There has been some progress in this field in recent times in identifying who the author of a piece of literature is, but can this be applied to programmers and coders as well? Do these people really have a “digital fingerprint” as they show in movies? That’s something researchers have been working on, in recognising a pattern among this collection of numbers and texts.
A couple of researchers from Drexel University and George Washington University have revealed that a code, just like literature, can also be analysed to pinpoint the author. They also published their article online, you can read more about it here.
How this works?
Firstly, the algorithm identifies features present in samples of codes, the researchers then narrowed down the features to only include those ones which helped them distinguish between individual developers. This helped them to cut down unwanted features.
Researchers then created an ‘Abstract Syntax Tree’ which was used to recognise the codes underlying structure. And as any other ML algorithm, this requires a set of training data. In the research paper the researchers revealed that its possible to identify the developer using their compiled binary code only.
In order to train their algorithm, researchers picked up sample codes from Google’s annual code jam competition. The results were quite impressive with an accuracy of 96% for 100 coders, but the accuracy dropped to 83% when the number of programmers were increased to 600.

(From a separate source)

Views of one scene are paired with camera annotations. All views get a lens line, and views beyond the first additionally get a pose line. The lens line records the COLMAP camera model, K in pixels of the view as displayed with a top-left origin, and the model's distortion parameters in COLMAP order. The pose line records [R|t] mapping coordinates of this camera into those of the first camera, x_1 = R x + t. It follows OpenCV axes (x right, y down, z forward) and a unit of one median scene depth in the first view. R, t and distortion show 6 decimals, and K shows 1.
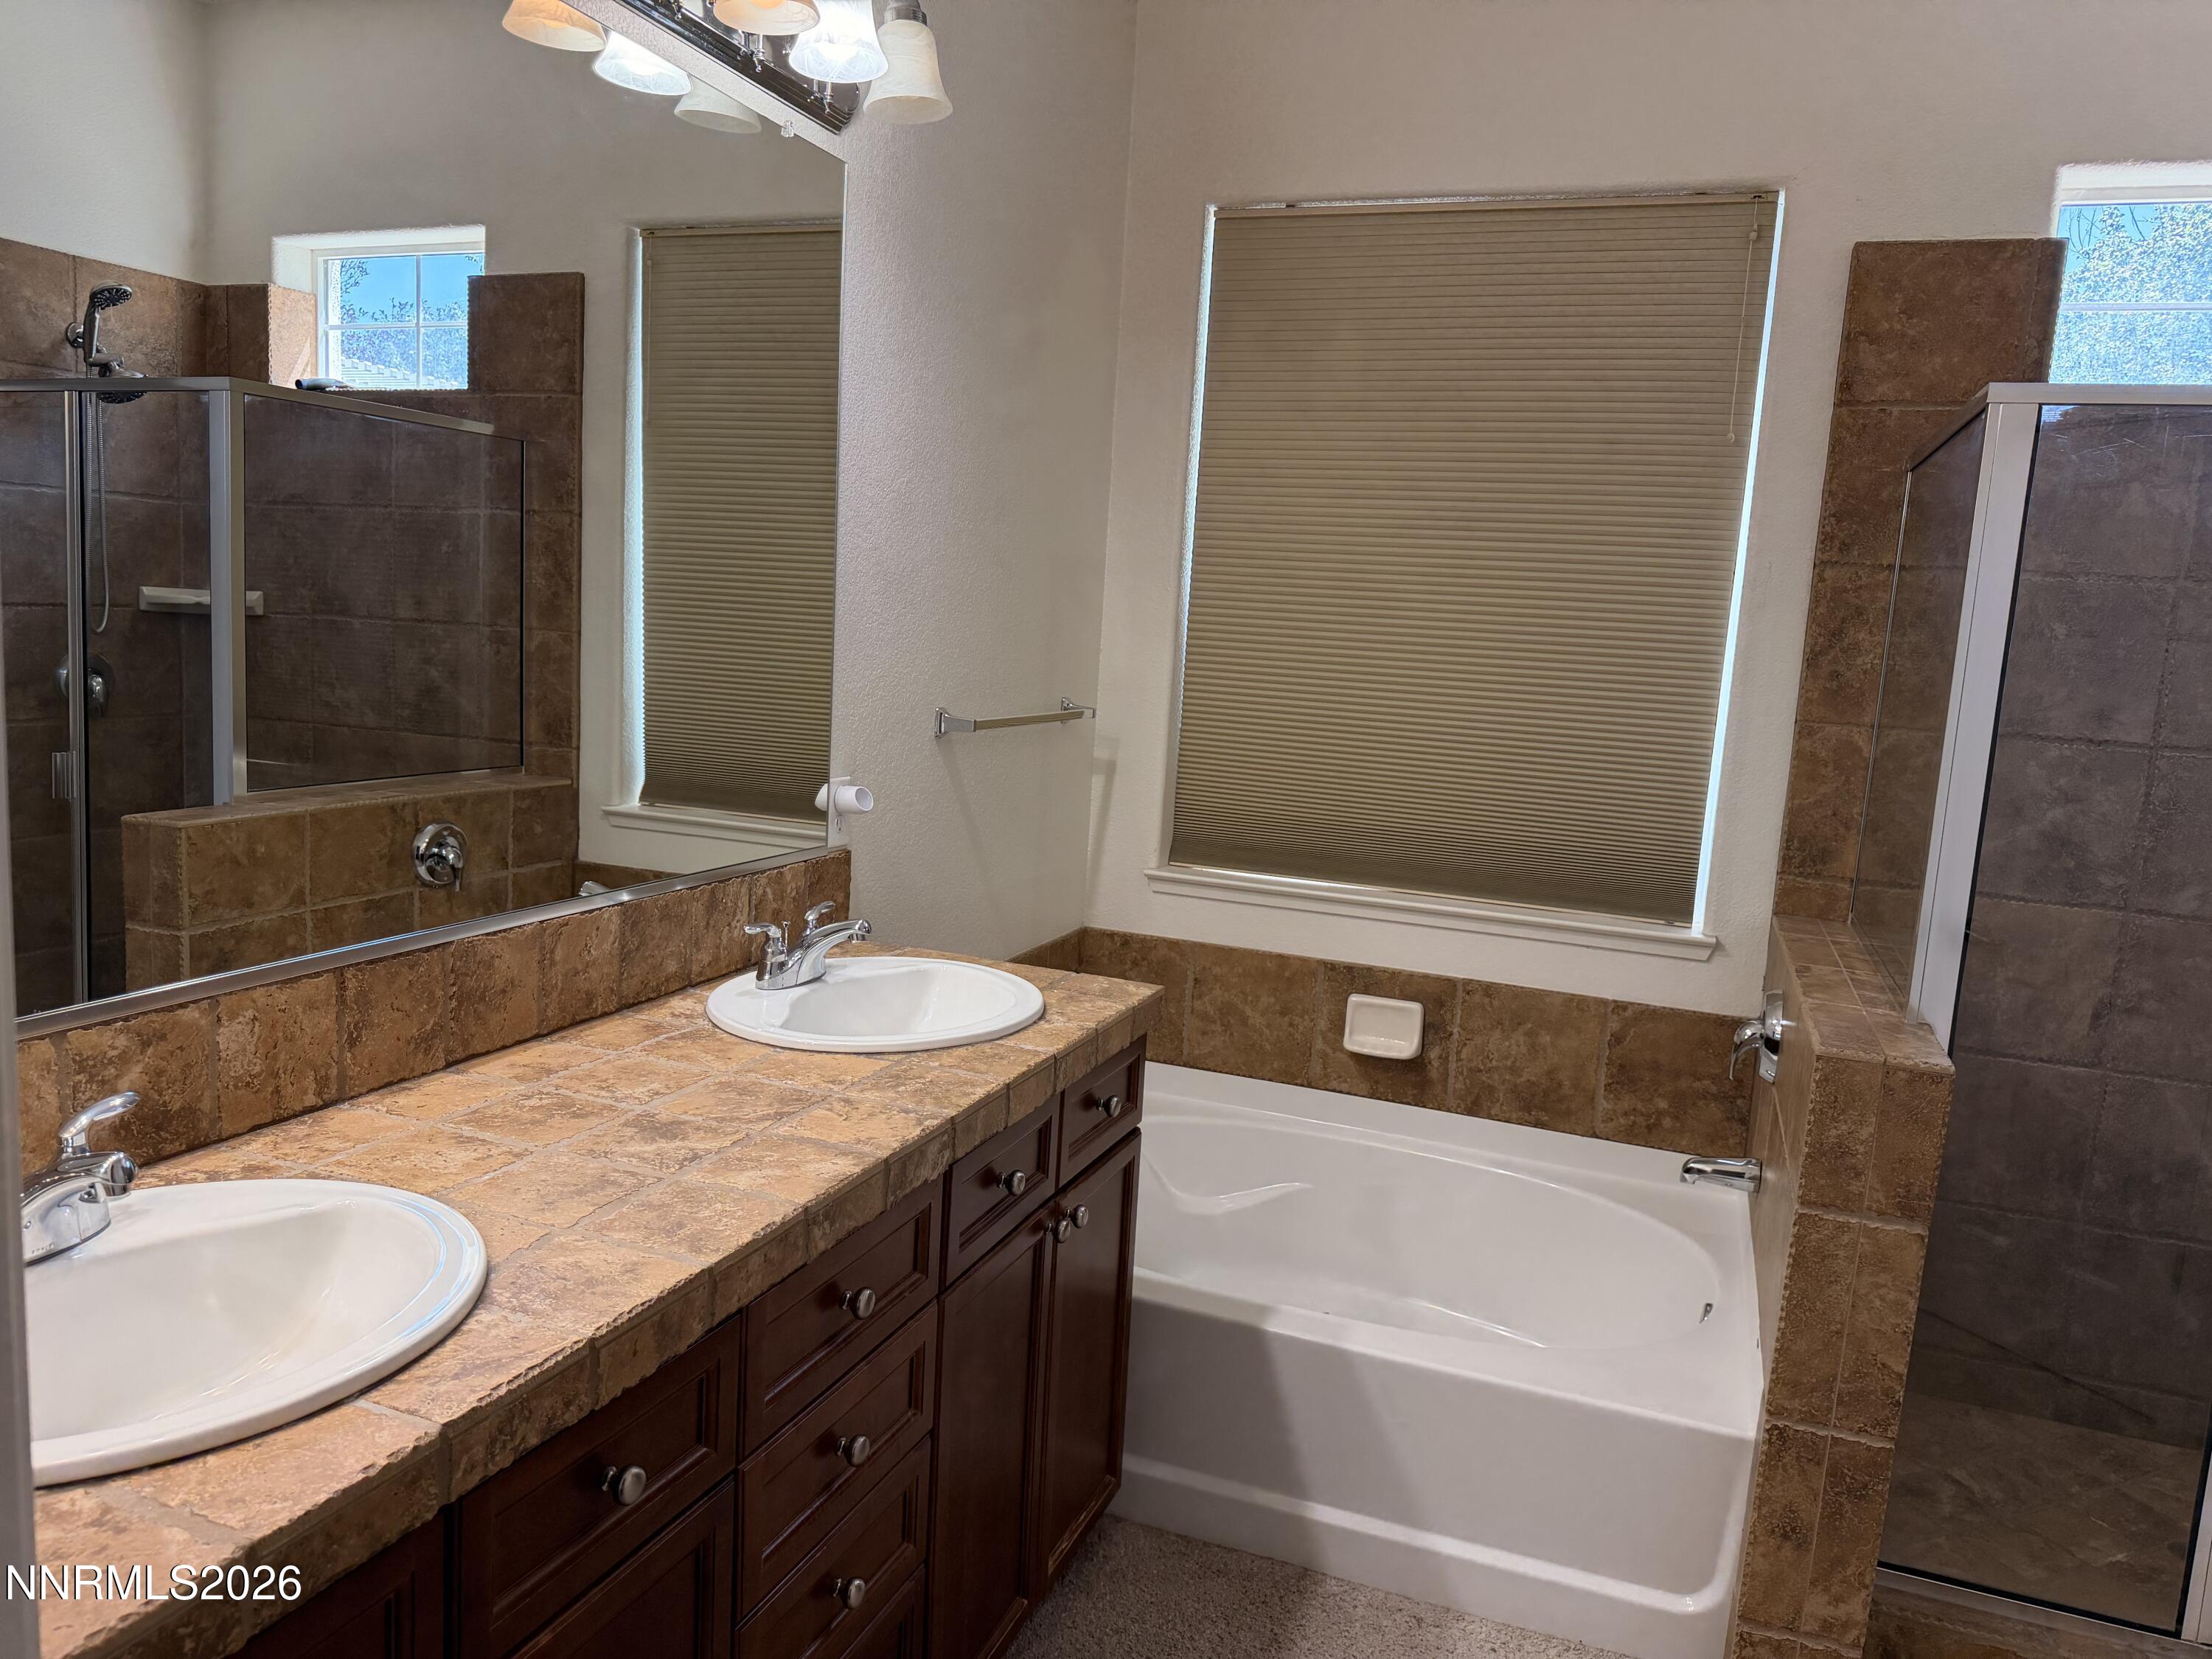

One of the findings to be noted was that it was easier for the algorithm to identify experience coders rather than new comers. This must be mostly due to the fact that they have more training data available and also because each coder has their individual pattern.
So let’s summarise:
This might be the beginning to a whole new world of cyber security and plagiarism check or even identity theft. This is one such algorithm that could definitely make our world a safer or atleast better place to live in.